Agricultural research can take seasons to come to fruition, meaning the data researchers gather is voluminous, tracking things like weather patterns and crop yields over years. A failure to establish data standards and sharing practices means that most of these raw figures never make it out of the hands of the researchers who gather them. With new open access standards coming to federally funded research, though, agricultural researchers will need to share their data more effectively, and a team of scientists and librarians at Purdue University, West Lafayette, IN, may have the first blueprint for the field.
The Purdue team was the driving force behind the Smarter Agriculture conference that took place at the Bolger Center, Potomac, MD, on October 10. Despite being hampered by a lack of representation from federal agencies owing to the government shutdown, the conference brought together attendees from universities, farming concerns, and private enterprise to discuss how to create a system for sharing agricultural data. In large part, said Sylvie Brouder, a Purdue agronomist who's been working on the problem of data-sharing in agricultural sciences for years, it's a system that stakeholders will have to build from the ground up.
"Some disciplines are further along the path in sharing data, but agronomists are pretty far behind," Brouder said. "The idea of making your data shareable is new to the field. We share the synthesized results of experiments in published papers but not much else, and the result is we don't have strong standards and norms for data or metadata in the way other sciences do."
Getting that data to a point where it's shareable could not only improve understanding of complicated subject areas but make study more efficient by taking advantage of work that's already been done. Raw data from Brouder's work on water quality, for example, could be used by researchers looking at related topics as well--if only they could access it. "On an hourly basis, I'm collecting data on the flow of water through soil," said Brouder. "Someone else may want to know the day's rainfall and the nutrient load that's taken away by a rain. That person could do that with my data, but that data is not available to them."
It's not that most researchers are unwilling to share the information they've gathered, Brouder said. When a fellow agricultural scientist calls looking for data, she's generally more than willing to of for it up. But sharing as a rule, rather than on request, needs to become part of the culture of the field. And that will start with students, said Brouder. "We need to start by figuring out how to prepare students for a data-intensive world."
That's where Marianne Stowell-Bracke comes in. Stowell-Bracke is Purdue's agricultural sciences information specialist and acts as a liaison between the library and the ag science department. She and her colleague Jake Carlson have been working on ways to make data management part of the agricultural science curriculum, and they'll start testing two styles of doing so in the spring semester.
On one front, the department will start offering its first data management class to students in the biochemistry major, which at Purdue is under the umbrella of the agricultural sciences department. Previously, they had been bringing the subject into classes here and there as visitors, but this approach hasn't been sufficient to get the concepts to take root.
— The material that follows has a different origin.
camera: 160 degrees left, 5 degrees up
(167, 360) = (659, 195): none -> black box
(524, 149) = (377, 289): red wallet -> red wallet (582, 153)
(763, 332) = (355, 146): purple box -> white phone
That's why they're trying multiple methods to find what works best. In addition to making a class available, Stowell-Bracke and Carlson will be taking a cohort of graduate students under their wing to teach them how to use best practices to manage their own data, something many haven't been exposed to previously. "People don't give their data a thought until something bad happens," Stowell-Bracke said. "They store everything on their laptop, and leave the laptop on a bus in Madrid."
The Purdue team is also working to build a model of what a shared, searchable agricultural science database would look like with its recently launched data management tool, the Purdue University Research Repository (PURR). Built on the HubZero platform and operated by Purdue Libraries and the Information Technology department, PURR provides primers on how to manage data, collaborate on projects, and publish data with metadata tags and DOI references for tracking how often and where its cited.
While they have a model to work from and a lot of new interest from farmers, agribusinesses, and academics, there are still obstacles to getting agricultural scientists managing and sharing their data more effectively, not the least of which is the cost involved. "Someone has to pay for this, but it's unclear who or what the funding model looks like," said Brouder, who has been surprised by the costs of managing data properly. "One clear outcome we'd like to see is that our funding agencies have an explicit funding line for data management, which we've never had before."
It's not just funding that's an issue, though, said Brouder. Agricultural research often involves a wide variety of stakeholders, from university researchers to federal funding agencies like the Department of Agriculture, from individual farmers to agribusiness concerns like Monsanto. Getting them all on the same page about what information should be shared, how it should be made available, and who should have access to it. Independent farmers don't generally like the idea of having information about their land made common knowledge, said Brouder, while businesses may have concerns about footing the bill for research that could benefit their competitors as well. While many concerns remain about how to address the issue, there's little doubt it needs to be addressed, and soon. The drive toward open access to federally funded research, outlined earlier this year in a memo from the Office of Science and Technology Policy, means that better data management likely won't be optional for agricultural researchers in the future.